Abílio Cunha, actualmente aposentado, é natural de Guimarães – terra que o viu nascer e onde trabalhou toda a sua vida. É um antigo funcionário têxtil, foi tecelão e mais tarde afinador de máquinas industriais, que conta já com 80 anos de vida. Perfeitamente lúcido e um amante da escrita, ainda capaz de fazer tudo, vê o futuro com um olhar nada confiante.
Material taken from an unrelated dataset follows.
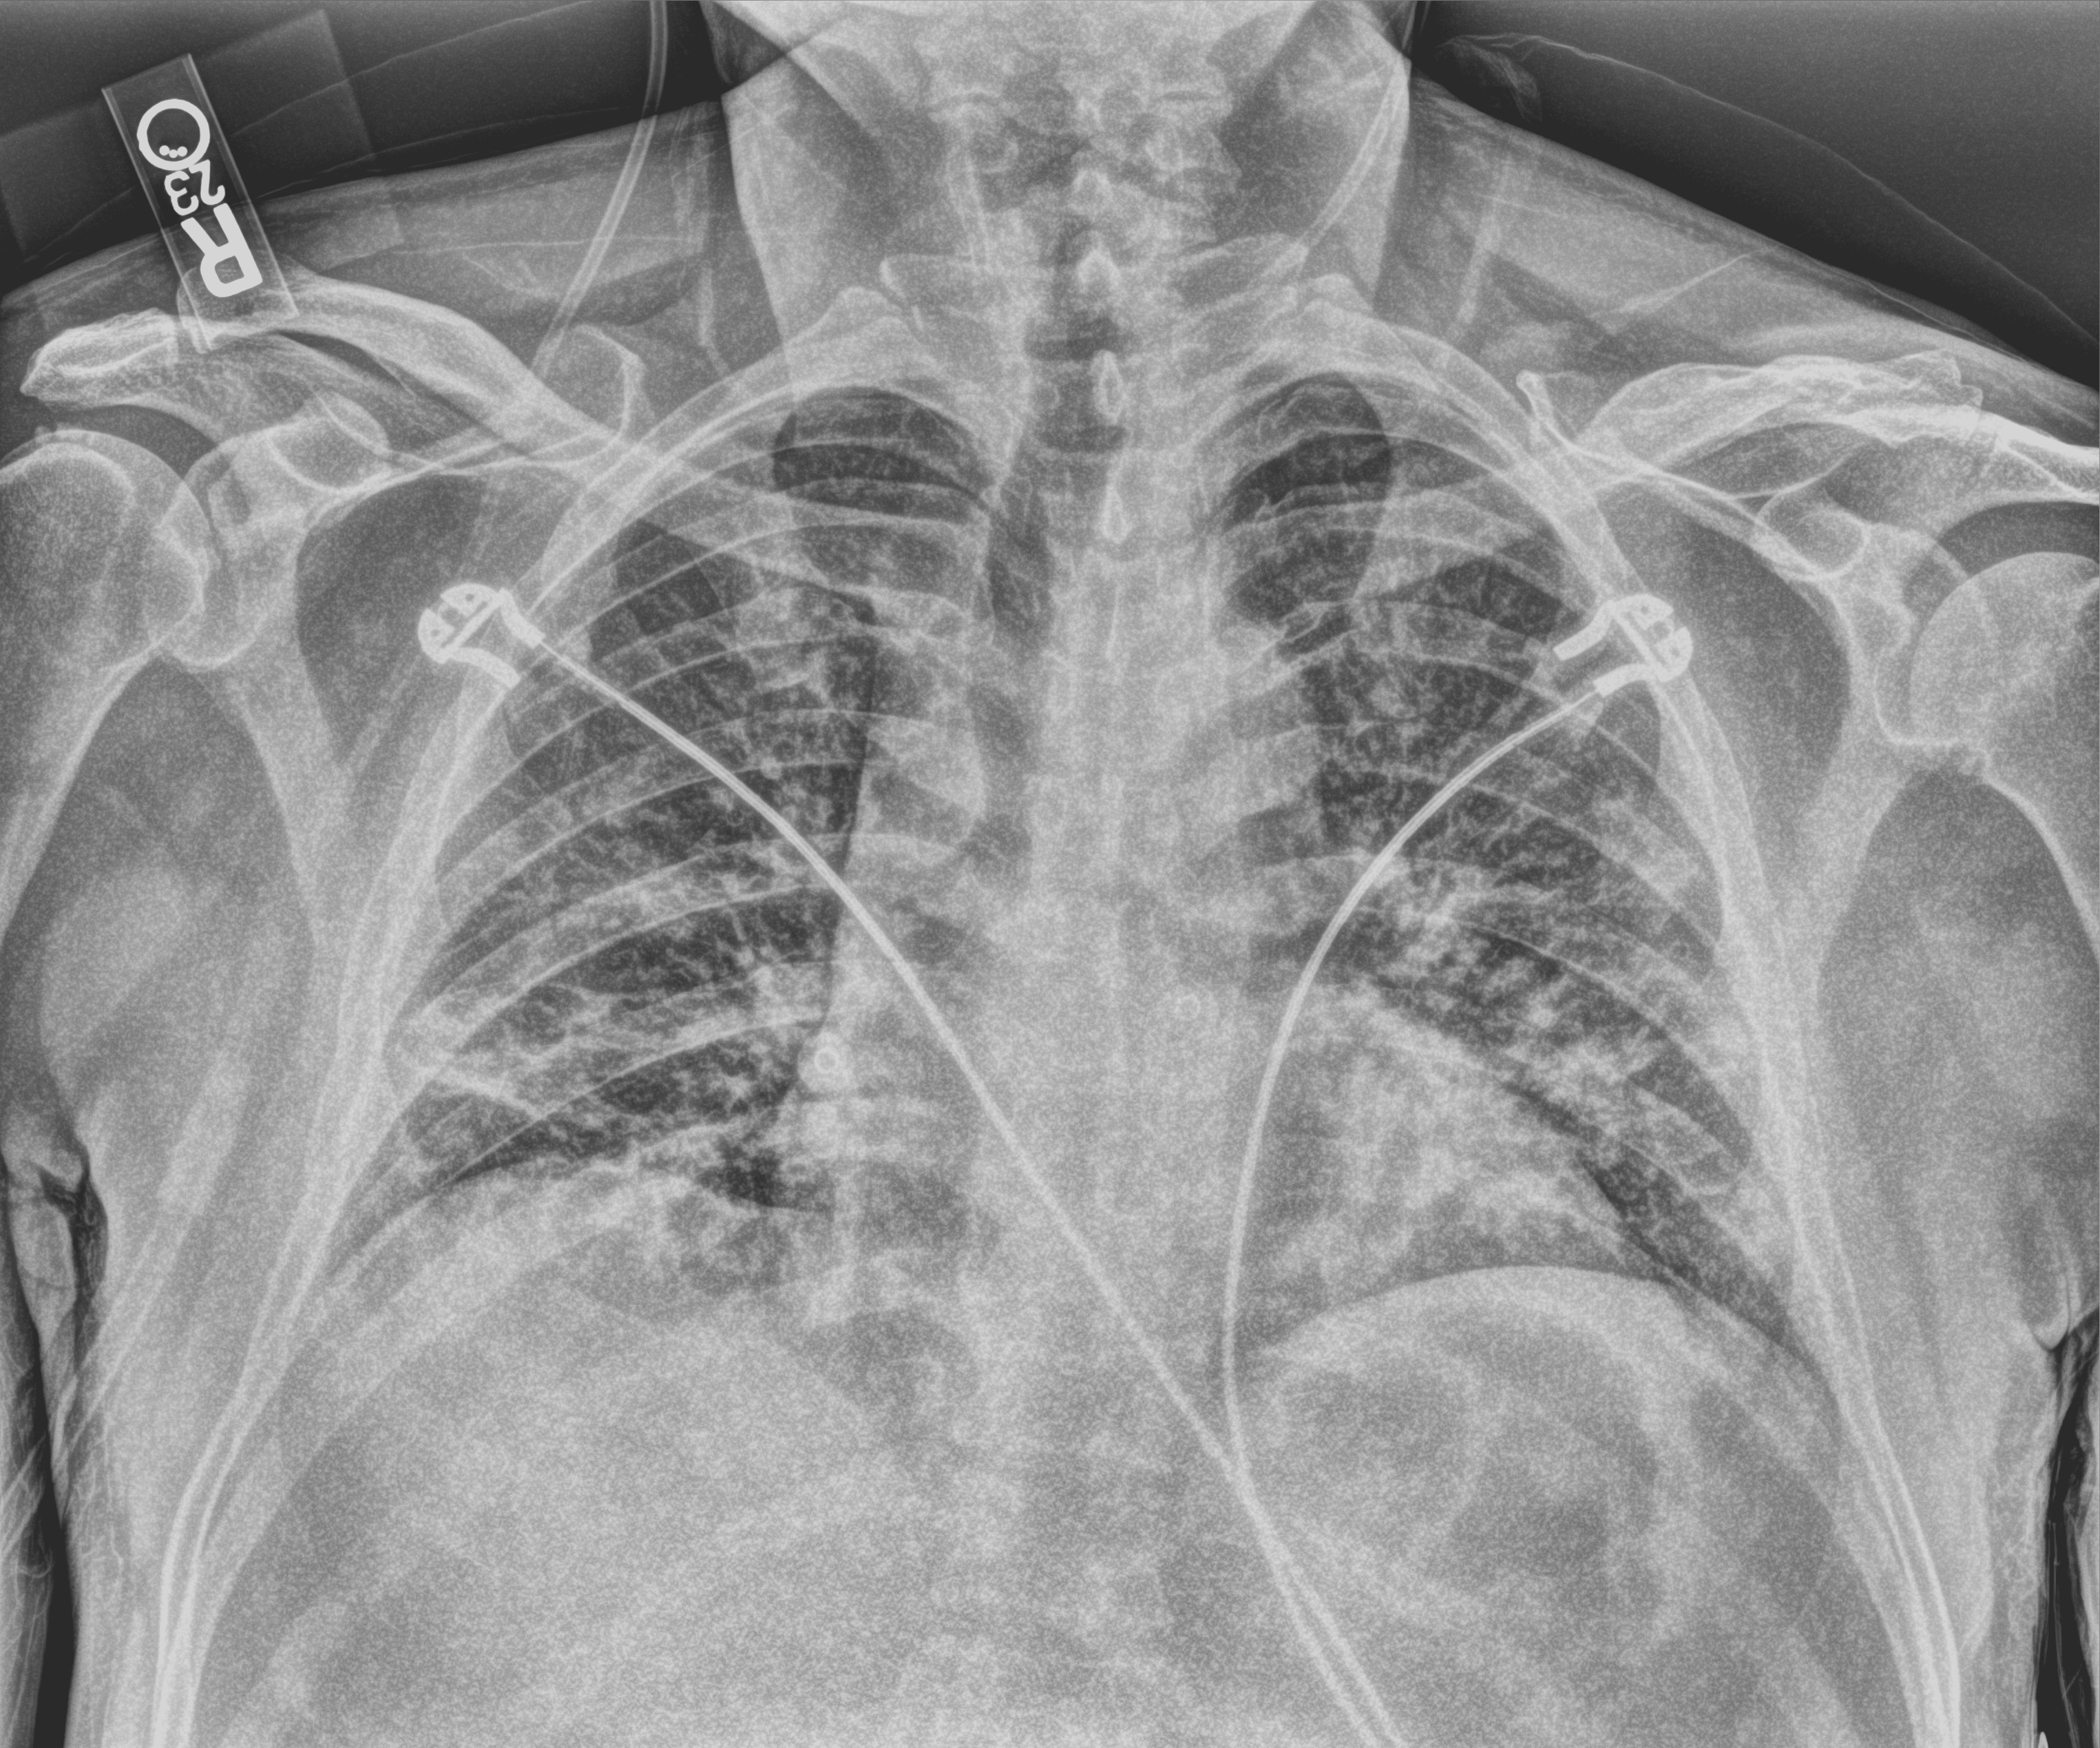
Bedside chest radiograph (computed radiography); anteroposterior (AP) projection. Patient hospitalised with COVID-19; male, aged 18–59 years.
From the hospital-stay record, not from the radiograph (when in the stay this image was taken is not recorded): chronic kidney disease (admission record): no.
Vivenciou várias situações político-sociais diferentes mas afirma, sem dúvida alguma, que nunca viveu “uma fase tão negra e tenebrosa como esta que atravessamos”. Os cortes nos apoios, o aumento de impostos, as baixas pensões e as dificuldades de acesso a um sistema de saúde permanente e de qualidade são algumas das suas preocupações. Nunca esquecendo, claro, o receio pelos seus familiares e pelo seu futuro, tal como nos foi contado ao longo desta entrevista.
 
Abílio Cunha
Posts de Pescada: O seu passado enquanto trabalhador foi compensatório? Sentia-se bem no seu posto de trabalho, tinha condições favoráveis?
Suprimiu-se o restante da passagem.